É claro que as comparações com 1998 são sempre enganosas. São muito enevoadas pelo tempo que passou, pela memória que cada protagonista tem das disputas internas em que deu opinião e, sobretudo, pela amargura da derrota e pelos ajustes de contas. Não me parece, por isso, que haja muito a ganhar com a rememoração de 1998 e a razão retrospectiva que todos os derrotados de então podemos agora ostentar.
Mas alguns factos são factos: em 1998 perdeu-se porque não se disputou a maioria. Guterres, secretário-geral do PS e primeiro-ministro então no auge de popularidade, apelou ao Não. O PS, partido maioritário, ficou paralisado e não fez campanha. O movimento do Sim foi unicitário onde devia ter sido diverso, foi confuso onde devia ser claro. E não quis ir ao país falar para os milhões de eleitores que iam decidir.
Essa foi toda a diferença em relação à campanha actual. Os movimentos e os partidos do Sim dirigiram-se, com grande convergência, à maioria do povo. O Bloco de Esquerda fez sobretudo campanha nos distritos onde o Não tinha ganho, e com bons resultados. O PS participou na campanha, mesmo que em alguns distritos a sua presença tenha sido mais do que discreta e alguns dos seus autarcas tenham desaparecido. Todos intervieram insistentemente para explicar a pergunta e para defender o Sim à pergunta que estava no boletim de voto.
Na verdade, essa era a estratégia mais radical. A pergunta conduziu todo o debate sobre as questões mais essenciais: despenalizar ou não e ser a mulher a decidir. Essas eram as questões fundamentais, porque eram as que desafiavam a ordem conservadora e o reaccionarismo discriminatório - e decidiam a mudança da lei. Como escrevia Frei Bento Domingues, a pergunta incomodava os reaccionários sobretudo pela frase "por opção da mulher", porque para estes a mulher nunca pode decidir porque não tem responsabilidade para tal.

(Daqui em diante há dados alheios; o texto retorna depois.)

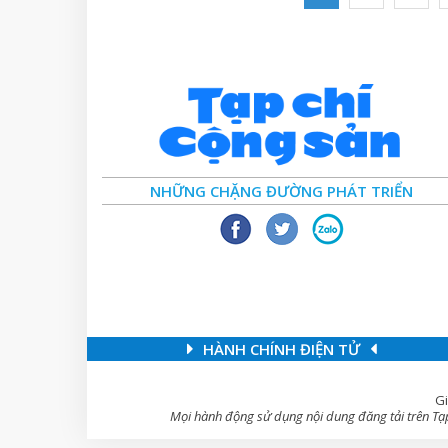
NHỮNG CHẶNG ĐƯỜNG PHÁT TRIỂN
HÀNH CHÍNH ĐIỆN TỬ
Gi
Mọi hành động sử dụng nội dung đăng tải trên Tạp 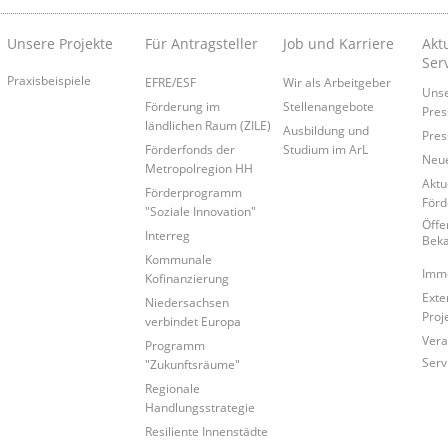
Unsere Projekte
Für Antragsteller
Job und Karriere
Akt
Ser
Praxisbeispiele
EFRE/ESF
Wir als Arbeitgeber
Uns
Förderung im
Stellenangebote
Pres
ländlichen Raum (ZILE)
Ausbildung und
Pres
Förderfonds der
Studium im ArL
Neue
Metropolregion HH
Aktu
Förderprogramm
För
"Soziale Innovation"
Öffe
Interreg
Bek
Kommunale
Immo
Kofinanzierung
Exte
Niedersachsen
Proj
verbindet Europa
Vera
Programm
Serv
"Zukunftsräume"
Regionale
Handlungsstrategie
Resiliente Innenstädte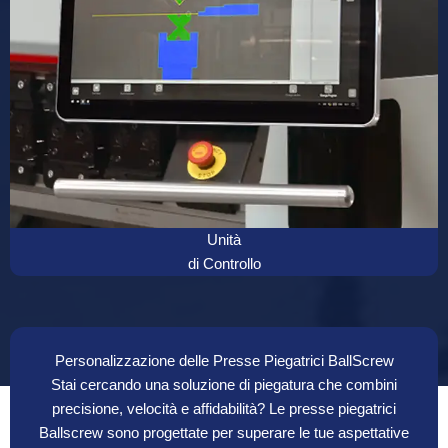
Unità
di Controllo
Personalizzazione delle Presse Piegatrici BallScrew
Stai cercando una soluzione di piegatura che combini
precisione, velocità e affidabilità? Le presse piegatrici
Ballscrew sono progettate per superare le tue aspettative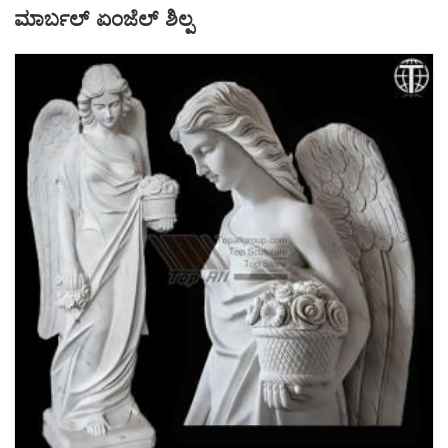
ಮಾರ್ಬಲ್ ಏಂಜೆಲ್ ಶಿಲ್ಪ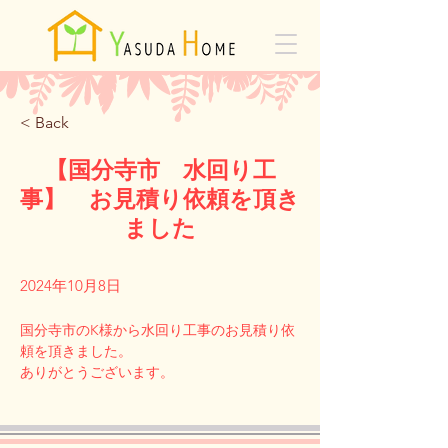
< Back
【国分寺市 水回り工
事】 お見積り依頼を頂き
ました
2024年10月8日
国分寺市のK様から水回り工事のお見積り依
頼を頂きました。
Previous
Next
ありがとうございます。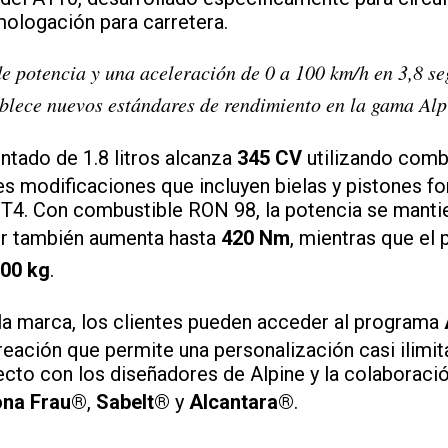
ologación para carretera.
 potencia y una aceleración de 0 a 100 km/h en 3,8 se
blece nuevos estándares de rendimiento en la gama Alp
ntado de 1.8 litros alcanza
345 CV
utilizando comb
es modificaciones que incluyen bielas y pistones f
T4. Con combustible RON 98, la potencia se manti
or también aumenta hasta
420 Nm
, mientras que el
100 kg
.
la marca, los clientes pueden acceder al programa
eación que permite una personalización casi ilimita
recto con los diseñadores de Alpine y la colaboraci
ona Frau®
,
Sabelt®
y
Alcantara®
.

Eram ainda as questões fundamentais, porque sobre elas se conjugava a aliança e convergência que multiplicou a força social do Sim. Foi devido a essa força de mobilização que muitas pessoas diferentes, incluindo sectores muito expressivos do PSD, se juntaram ao Sim. O Sim tinha que mobilizar a esquerda (e mobilizou), tinha que ganhar muitos votos de católicos (e ganhou) e tinha que conseguir muitos votos do centro e do PSD (e ganhou, em particular em Lisboa).

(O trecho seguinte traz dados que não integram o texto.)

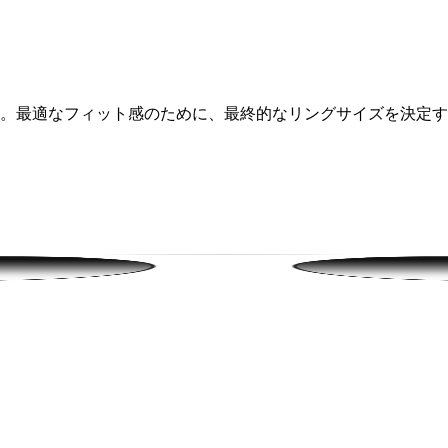
ります。最適なフィット感のために、最終的なリングサイズを決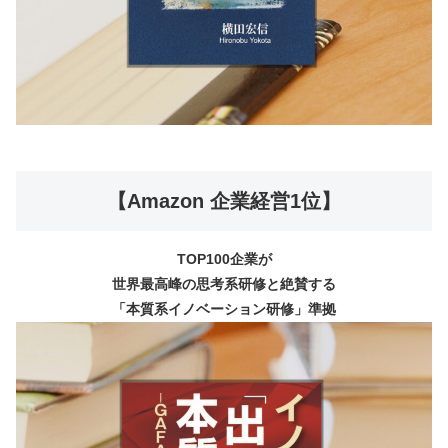
【Amazon 企業経営1位】
TOP100企業が
世界最高峰の思考系研修と絶賛する
「本質系イノベーション研修」準拠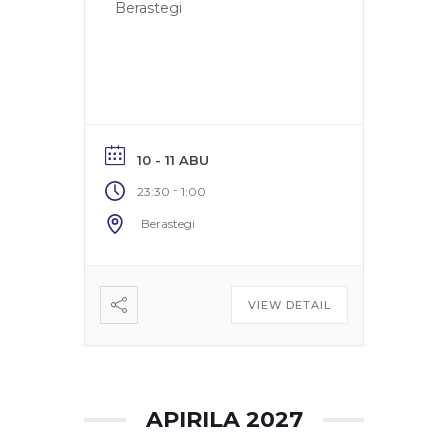
Berastegi
10 - 11 ABU
-
23:30
1:00
Berastegi
VIEW DETAIL
APIRILA 2027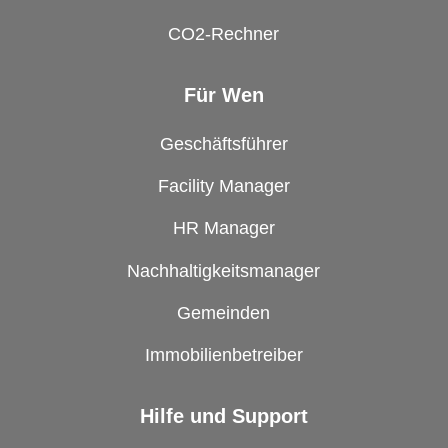
CO2-Rechner
Für Wen
Geschäftsführer
Facility Manager
HR Manager
Nachhaltigkeitsmanager
Gemeinden
Immobilienbetreiber
Hilfe und Support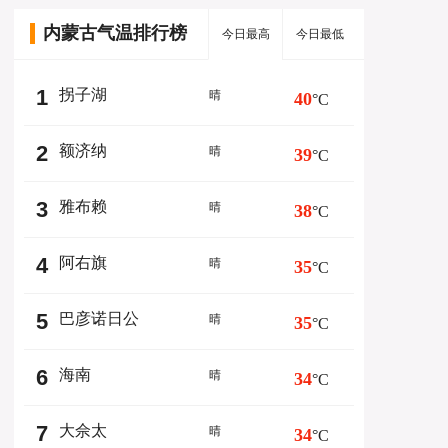
内蒙古气温排行榜
今日最高
今日最低
1
拐子湖
晴
40
°C
2
额济纳
晴
39
°C
3
雅布赖
晴
38
°C
4
阿右旗
晴
35
°C
5
巴彦诺日公
晴
35
°C
6
海南
晴
34
°C
7
大佘太
晴
34
°C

Esta era a estratégia mais radical e temos disso uma demonstração definitiva: foi a que desorientou o Não, que o dividiu e que o desequilibrou na última semana. Quando Marcelo Rebelo de Sousa, Bagão Félix e Marques Mendes, além da Plataforma do Não, vêm propor formas de despenalização para tentar salvar o voto Não, podia-se perceber que a estratégia do Sim tinha ganho porque tinha determinado os termos do debate. Todos, o Sim e o Não, percebiam que aquilo que ia determinar a escolha dos eleitores era a despenalização. Foi esse o ponto decisivo, a alavanca que deu maioria à mudança da lei.
Era preciso ser radical para vencer. Era preciso querer vencer. Era preciso querer um Sim onde coubesse toda a gente. Era preciso mobilizar uma maioria de milhões. E foi assim que o Sim venceu.